The Codex was made much later by some kind of mad guy, which is also full with creepy animals and people and plants, as if depicting a wholly different planet. The guy who made it up doesn't (or didn't?) offer any help with solving this whole thing, but since there are a lot of people obsessing over it, who think that it is actually a real fictional language I had to add it. 

My personal opinion on these are that someone was just fucking with our minds, and they just threw different letters in there as if they meant anything. I bet that both of the authors are laughing their asses down at us. 

4. Simlish

And yes, while we are at it, why not add some fictional languages made up for actual video games? 

Simlish is one of the funniest languages out there, and just as with the Klingon one, there are people who actually teach it. Apparently the gibberish language the sims talk in your favorite simulation game was turned into something that has a meaning. 

And since people took it upon themselves to turn the gibberish language and written symbols for this language into something real - a bunch of real life superstars joined in the fun too. 

If you do a little search in Youtube, you shall see that there are a whole lot of popular songs on it that were translated into Simlish. For example, here's Katy Perry singing in Simlish. 

5. Esperanto

And now, let's get to the language that was intended to become an internationally used one. 

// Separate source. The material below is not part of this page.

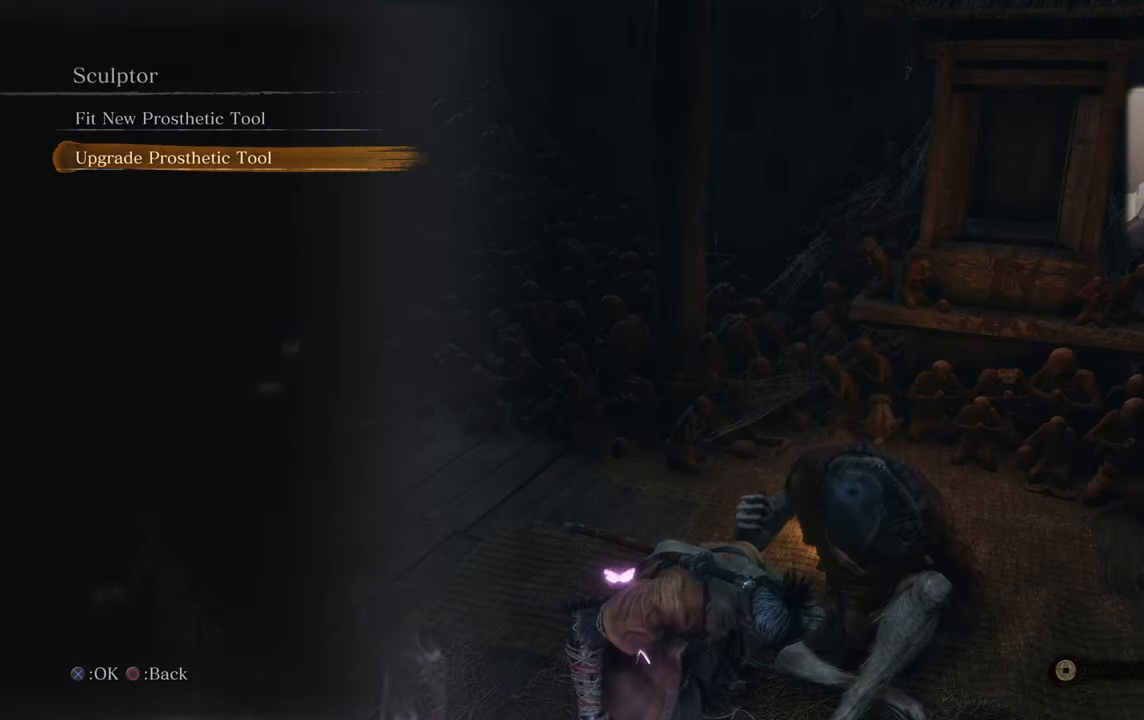
{"buttons": [], "left_stick": "center", "right_stick": "left", "events": [[150, "CIRCLE", "down"], [233, "CIRCLE", "up"], [383, "right_stick", "left"]]}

Esperanto was made to be learned really fast, and because it doesn't have a huge vocabulary or complicated grammar, it's also fun to use. 

For example, you don't have to waste your time with learning exceptions to every rule. There are usually a few word bases, to which you only have to add different ending, that will tell you if it''s singular or plural, if it's a verb or adverb or whatever, the sex and the time. 

For example, if you want to turn a single object into a plural one, you just have to add the letter j to the end of the word. That's it, there are no exceptions. 

If you want to say something in the present you will add -as, in the the past you will add -is, and if the future, you will add -os. 

There is also the fun part where you can express the total opposite of a word just by adding mal- to the start of it. For example, the word "long" in Esperanto is longa. If you want to say something is short, you will transform the word by adding mal- to it, so it will become mallonga. If you want to say open, you will say fermas - while close will be made once again with the word mal added to it, so... malfermas. Neat, eh? 

It is said that you can learn this language in about 200 hours. So... if you put your ass down and spend some real time with it, you can actually speak it within a month from you starting it.